------ Input data ------

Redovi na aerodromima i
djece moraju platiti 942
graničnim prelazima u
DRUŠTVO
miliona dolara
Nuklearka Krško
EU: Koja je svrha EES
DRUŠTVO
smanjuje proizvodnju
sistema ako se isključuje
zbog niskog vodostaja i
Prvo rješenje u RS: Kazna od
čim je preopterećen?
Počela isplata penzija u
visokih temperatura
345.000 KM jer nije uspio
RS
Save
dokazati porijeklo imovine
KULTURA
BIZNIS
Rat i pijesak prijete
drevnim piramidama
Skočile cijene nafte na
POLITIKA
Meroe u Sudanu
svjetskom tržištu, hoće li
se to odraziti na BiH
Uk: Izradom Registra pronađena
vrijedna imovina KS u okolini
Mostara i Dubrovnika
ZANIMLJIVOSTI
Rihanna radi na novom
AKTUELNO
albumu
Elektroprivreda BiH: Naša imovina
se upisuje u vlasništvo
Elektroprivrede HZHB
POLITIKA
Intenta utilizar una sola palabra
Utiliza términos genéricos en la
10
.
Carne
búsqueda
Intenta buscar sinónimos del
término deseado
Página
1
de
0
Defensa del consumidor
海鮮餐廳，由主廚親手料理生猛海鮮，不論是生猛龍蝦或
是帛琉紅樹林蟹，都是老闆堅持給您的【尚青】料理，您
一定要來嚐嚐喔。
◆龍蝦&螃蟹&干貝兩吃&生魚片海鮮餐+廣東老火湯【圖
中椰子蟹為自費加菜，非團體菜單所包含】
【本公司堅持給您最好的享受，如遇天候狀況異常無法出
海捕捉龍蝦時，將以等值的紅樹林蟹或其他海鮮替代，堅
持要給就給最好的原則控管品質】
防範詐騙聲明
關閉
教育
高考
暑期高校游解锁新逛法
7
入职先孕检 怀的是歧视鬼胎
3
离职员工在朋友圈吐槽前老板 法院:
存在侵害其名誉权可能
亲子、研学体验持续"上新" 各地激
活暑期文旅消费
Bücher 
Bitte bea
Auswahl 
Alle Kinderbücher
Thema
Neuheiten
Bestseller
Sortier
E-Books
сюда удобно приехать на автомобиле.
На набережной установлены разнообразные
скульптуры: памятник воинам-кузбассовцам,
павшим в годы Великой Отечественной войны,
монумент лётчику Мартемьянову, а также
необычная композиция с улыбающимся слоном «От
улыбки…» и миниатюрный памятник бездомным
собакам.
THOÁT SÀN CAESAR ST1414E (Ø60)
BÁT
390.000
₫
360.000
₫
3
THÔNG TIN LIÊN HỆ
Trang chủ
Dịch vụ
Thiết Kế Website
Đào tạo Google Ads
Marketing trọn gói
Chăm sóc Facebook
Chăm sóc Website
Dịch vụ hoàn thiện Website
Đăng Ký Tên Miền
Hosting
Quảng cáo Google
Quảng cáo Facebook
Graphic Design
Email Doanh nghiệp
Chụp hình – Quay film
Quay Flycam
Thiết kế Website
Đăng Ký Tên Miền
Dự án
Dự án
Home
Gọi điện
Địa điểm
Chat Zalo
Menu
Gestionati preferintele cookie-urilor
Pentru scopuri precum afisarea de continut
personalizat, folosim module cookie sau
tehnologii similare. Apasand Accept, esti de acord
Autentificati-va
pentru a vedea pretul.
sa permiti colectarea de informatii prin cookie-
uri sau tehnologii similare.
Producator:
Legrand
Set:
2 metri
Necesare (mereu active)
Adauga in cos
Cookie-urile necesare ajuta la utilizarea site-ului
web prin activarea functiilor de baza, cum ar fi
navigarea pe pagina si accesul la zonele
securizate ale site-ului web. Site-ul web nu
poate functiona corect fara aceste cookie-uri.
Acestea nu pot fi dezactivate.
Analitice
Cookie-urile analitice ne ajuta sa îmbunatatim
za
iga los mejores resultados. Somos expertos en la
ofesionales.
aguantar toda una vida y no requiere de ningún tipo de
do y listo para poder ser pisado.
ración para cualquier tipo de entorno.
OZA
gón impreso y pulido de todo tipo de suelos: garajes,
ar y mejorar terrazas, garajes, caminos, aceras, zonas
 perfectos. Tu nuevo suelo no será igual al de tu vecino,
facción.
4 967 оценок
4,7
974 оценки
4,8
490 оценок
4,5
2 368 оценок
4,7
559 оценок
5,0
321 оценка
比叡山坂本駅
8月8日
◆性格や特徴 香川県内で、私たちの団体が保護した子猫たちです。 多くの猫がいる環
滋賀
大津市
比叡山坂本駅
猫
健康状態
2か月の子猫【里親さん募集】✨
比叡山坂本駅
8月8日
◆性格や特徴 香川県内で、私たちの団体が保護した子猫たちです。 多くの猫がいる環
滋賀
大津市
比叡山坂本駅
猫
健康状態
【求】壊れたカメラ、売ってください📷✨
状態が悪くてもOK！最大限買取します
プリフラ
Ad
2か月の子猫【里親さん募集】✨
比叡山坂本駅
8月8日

------

What is required: Go through the records and copy each one exactly.

Written response:
Redovi na aerodromima i
djece moraju platiti 942
graničnim prelazima u
DRUŠTVO
miliona dolara
Nuklearka Krško
EU: Koja je svrha EES
DRUŠTVO
smanjuje proizvodnju
sistema ako se isključuje
zbog niskog vodostaja i
Prvo rješenje u RS: Kazna od
čim je preopterećen?
Počela isplata penzija u
visokih temperatura
345.000 KM jer nije uspio
RS
Save
dokazati porijeklo imovine
KULTURA
BIZNIS
Rat i pijesak prijete
drevnim piramidama
Skočile cijene nafte na
POLITIKA
Meroe u Sudanu
svjetskom tržištu, hoće li
se to odraziti na BiH
Uk: Izradom Registra pronađena
vrijedna imovina KS u okolini
Mostara i Dubrovnika
ZANIMLJIVOSTI
Rihanna radi na novom
AKTUELNO
albumu
Elektroprivreda BiH: Naša imovina
se upisuje u vlasništvo
Elektroprivrede HZHB
POLITIKA
Intenta utilizar una sola palabra
Utiliza términos genéricos en la
10
.
Carne
búsqueda
Intenta buscar sinónimos del
término deseado
Página
1
de
0
Defensa del consumidor
海鮮餐廳，由主廚親手料理生猛海鮮，不論是生猛龍蝦或
是帛琉紅樹林蟹，都是老闆堅持給您的【尚青】料理，您
一定要來嚐嚐喔。
◆龍蝦&螃蟹&干貝兩吃&生魚片海鮮餐+廣東老火湯【圖
中椰子蟹為自費加菜，非團體菜單所包含】
【本公司堅持給您最好的享受，如遇天候狀況異常無法出
海捕捉龍蝦時，將以等值的紅樹林蟹或其他海鮮替代，堅
持要給就給最好的原則控管品質】
防範詐騙聲明
關閉
教育
高考
暑期高校游解锁新逛法
7
入职先孕检 怀的是歧视鬼胎
3
离职员工在朋友圈吐槽前老板 法院:
存在侵害其名誉权可能
亲子、研学体验持续"上新" 各地激
活暑期文旅消费
Bücher 
Bitte bea
Auswahl 
Alle Kinderbücher
Thema
Neuheiten
Bestseller
Sortier
E-Books
сюда удобно приехать на автомобиле.
На набережной установлены разнообразные
скульптуры: памятник воинам-кузбассовцам,
павшим в годы Великой Отечественной войны,
монумент лётчику Мартемьянову, а также
необычная композиция с улыбающимся слоном «От
улыбки…» и миниатюрный памятник бездомным
собакам.
THOÁT SÀN CAESAR ST1414E (Ø60)
BÁT
390.000
₫
360.000
₫
3
THÔNG TIN LIÊN HỆ
Trang chủ
Dịch vụ
Thiết Kế Website
Đào tạo Google Ads
Marketing trọn gói
Chăm sóc Facebook
Chăm sóc Website
Dịch vụ hoàn thiện Website
Đăng Ký Tên Miền
Hosting
Quảng cáo Google
Quảng cáo Facebook
Graphic Design
Email Doanh nghiệp
Chụp hình – Quay film
Quay Flycam
Thiết kế Website
Đăng Ký Tên Miền
Dự án
Dự án
Home
Gọi điện
Địa điểm
Chat Zalo
Menu
Gestionati preferintele cookie-urilor
Pentru scopuri precum afisarea de continut
personalizat, folosim module cookie sau
tehnologii similare. Apasand Accept, esti de acord
Autentificati-va
pentru a vedea pretul.
sa permiti colectarea de informatii prin cookie-
uri sau tehnologii similare.
Producator:
Legrand
Set:
2 metri
Necesare (mereu active)
Adauga in cos
Cookie-urile necesare ajuta la utilizarea site-ului
web prin activarea functiilor de baza, cum ar fi
navigarea pe pagina si accesul la zonele
securizate ale site-ului web. Site-ul web nu
poate functiona corect fara aceste cookie-uri.
Acestea nu pot fi dezactivate.
Analitice
Cookie-urile analitice ne ajuta sa îmbunatatim
za
iga los mejores resultados. Somos expertos en la
ofesionales.
aguantar toda una vida y no requiere de ningún tipo de
do y listo para poder ser pisado.
ración para cualquier tipo de entorno.
OZA
gón impreso y pulido de todo tipo de suelos: garajes,
ar y mejorar terrazas, garajes, caminos, aceras, zonas
 perfectos. Tu nuevo suelo no será igual al de tu vecino,
facción.
4 967 оценок
4,7
974 оценки
4,8
490 оценок
4,5
2 368 оценок
4,7
559 оценок
5,0
321 оценка
比叡山坂本駅
8月8日
◆性格や特徴 香川県内で、私たちの団体が保護した子猫たちです。 多くの猫がいる環
滋賀
大津市
比叡山坂本駅
猫
健康状態
2か月の子猫【里親さん募集】✨
比叡山坂本駅
8月8日
◆性格や特徴 香川県内で、私たちの団体が保護した子猫たちです。 多くの猫がいる環
滋賀
大津市
比叡山坂本駅
猫
健康状態
【求】壊れたカメラ、売ってください📷✨
状態が悪くてもOK！最大限買取します
プリフラ
Ad
2か月の子猫【里親さん募集】✨
比叡山坂本駅
8月8日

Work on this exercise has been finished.